-- THE PROBLEM --
Exactly reproduce all the records, keeping pictures out of the copy.
### LISTED RECORDS ###
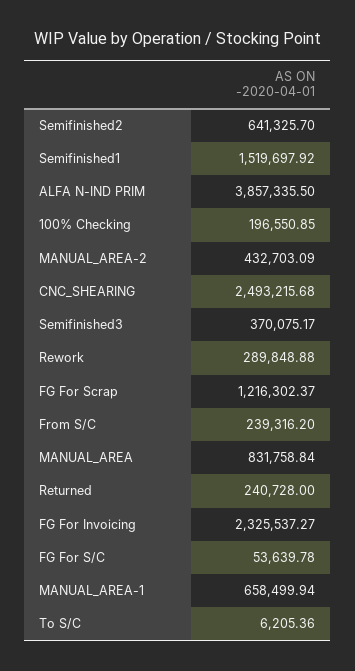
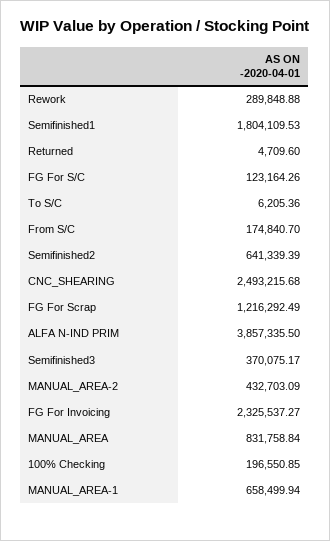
  {
-   "Semifinished2": 641325.7,
+   "Semifinished2": 641339.39,
-   "Semifinished1": 1519697.92,
+   "Semifinished1": 1804109.53,
    "ALFA N-IND PRIM": 3857335.5,
    "100% Checking": 196550.85,
    "MANUAL_AREA-2": 432703.09,
    "CNC_SHEARING": 2493215.68,
    "Semifinished3": 370075.17,
    "Rework": 289848.88,
-   "FG For Scrap": 1216302.37,
+   "FG For Scrap": 1216292.49,
-   "From S/C": 239316.2,
+   "From S/C": 174840.7,
    "MANUAL_AREA": 831758.84,
-   "Returned": 240728,
+   "Returned": 4709.6,
    "FG For Invoicing": 2325537.27,
-   "FG For S/C": 53639.78,
+   "FG For S/C": 123164.26,
    "MANUAL_AREA-1": 658499.94,
    "To S/C": 6205.36
  }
###
-- EXPECTED ANSWER --
  {
-   "Semifinished2": 641325.7,
+   "Semifinished2": 641339.39,
-   "Semifinished1": 1519697.92,
+   "Semifinished1": 1804109.53,
    "ALFA N-IND PRIM": 3857335.5,
    "100% Checking": 196550.85,
    "MANUAL_AREA-2": 432703.09,
    "CNC_SHEARING": 2493215.68,
    "Semifinished3": 370075.17,
    "Rework": 289848.88,
-   "FG For Scrap": 1216302.37,
+   "FG For Scrap": 1216292.49,
-   "From S/C": 239316.2,
+   "From S/C": 174840.7,
    "MANUAL_AREA": 831758.84,
-   "Returned": 240728,
+   "Returned": 4709.6,
    "FG For Invoicing": 2325537.27,
-   "FG For S/C": 53639.78,
+   "FG For S/C": 123164.26,
    "MANUAL_AREA-1": 658499.94,
    "To S/C": 6205.36
  }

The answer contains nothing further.